We tend to forget this. Our orientation is toward the details. In our waking lives we constantly attend to particulars of one kind or another. And the workings of science, which we implicitly trust to tell us truths, are concerned with all those little details. We forget that meaning works from the top down, not from the bottom up. Because we work from the general to the particular, the thrust of our attention is always towards the details. To burden a metaphor, we always look down from our lofty ideas to the endlessly complex ground of daily life. Our waking consciousness attends constantly outward through our senses to a vastly complicated world of interlocking parts. Is it no surprise that religion and philosophy point metaphorically upward and inward when they indicate the source of truth and meaning?

Most of what we call reality falls into a range between the trivial and the transcendent. At one end are the details of waking life. At the other end is what really counts.

Nothing obscures this more than our language. Our heads seem crowded with thousands of words, each with a slightly different meaning. We are so skilled at turning thoughts into words that the source of it all is forgotten in the process. Only at such rare times as when we are “at a loss for words” do we come to face what should be obvious: Ideas come first, and words come later. What we say comes from what we know, and what we know is essentially wordless.

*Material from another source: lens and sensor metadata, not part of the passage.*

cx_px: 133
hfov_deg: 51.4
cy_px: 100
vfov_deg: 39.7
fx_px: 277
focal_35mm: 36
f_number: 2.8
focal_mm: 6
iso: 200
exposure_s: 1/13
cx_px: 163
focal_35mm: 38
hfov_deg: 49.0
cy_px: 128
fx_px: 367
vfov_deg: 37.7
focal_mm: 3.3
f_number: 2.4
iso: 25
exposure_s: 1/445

Knowledge has no details, at least not until we apply it to daily life.

The skill of articulation dominates our waking consciousness. The process of converting what we mean into what we say is so rapid and constant that it becomes easy to mistake the words for the thoughts they represent. Words are proper inhabitants of a detailed world. They are a primary tool for communication. But even here we should notice that the words themselves mean nothing but for the meaning that rides on them.

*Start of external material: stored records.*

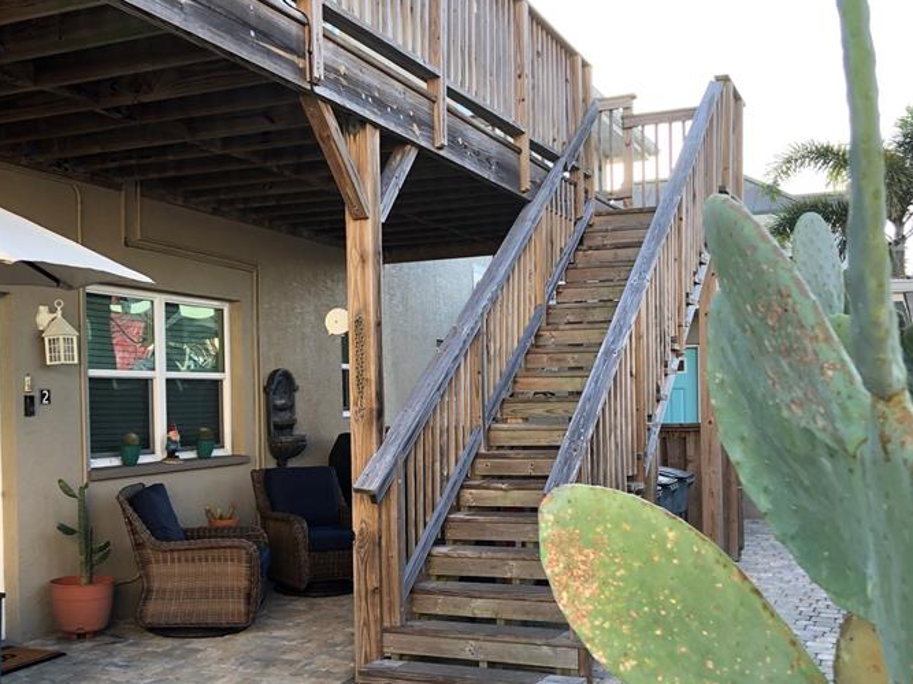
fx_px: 1134
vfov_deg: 33.4
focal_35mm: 43
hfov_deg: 43.8
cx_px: 404
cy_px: 423
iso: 25
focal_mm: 3.99
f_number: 1.8
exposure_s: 1/120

It is interesting to see how we make that mistake. It is easier to focus on words than thoughts. And focusing is essential for getting along in a world made of details.

 

Focusing is essential for consciousness, even though focusing is only a small part of what our minds do. When we read, we focus on words, or groups of words, as our eyes scan repeatedly across a page. While our eyes focus as part of an elaborately skillful psycho-motor activity, our minds provide the context for that focus, out of which meaning is derived. That context is broad, varied and constantly shifting. While we read, our minds attend to the author’s developing story. We also attend to our environment, waiting for the phone to ring, perhaps, or smelling for soup warming in the kitchen. Surrounding our ever-moving focus is an unspecifiable awareness that supplies meaning for everything we see or do. This awareness moves outward, from self to details, constantly arranging those details into patterns, and providing those patterns with meaning. (For those interested in the “structure” of knowing, pick up a copy of The Tacit Dimension, by the late philosopher/scientist Michael Polanyi). We are the source of the meaning, and the closer we get to it, the less detailed it becomes. When our attention actually arrives at the source, through dreaming, meditation, religious experience, drugs or whatever, details are gone and only knowing remains.

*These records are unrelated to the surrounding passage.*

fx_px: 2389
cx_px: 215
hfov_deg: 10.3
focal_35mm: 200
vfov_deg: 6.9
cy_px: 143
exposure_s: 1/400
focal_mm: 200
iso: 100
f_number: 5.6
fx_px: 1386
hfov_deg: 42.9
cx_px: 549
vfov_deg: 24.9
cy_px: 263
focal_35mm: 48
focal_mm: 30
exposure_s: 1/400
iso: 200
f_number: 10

This is where dreams roam, in the range between the world of details and the world of meaning. On the one side is the finite, with nothing but limits. On the other side is infinity, with nothing . . . or everything.

From the realm of meaning we peer out through the complicated instrument of our bodies at a world with nothing but limits and details. It is a world of finite dimensions and endless change. It is a world of time, where everything ends.

It’s nice to know we don’t have to live there.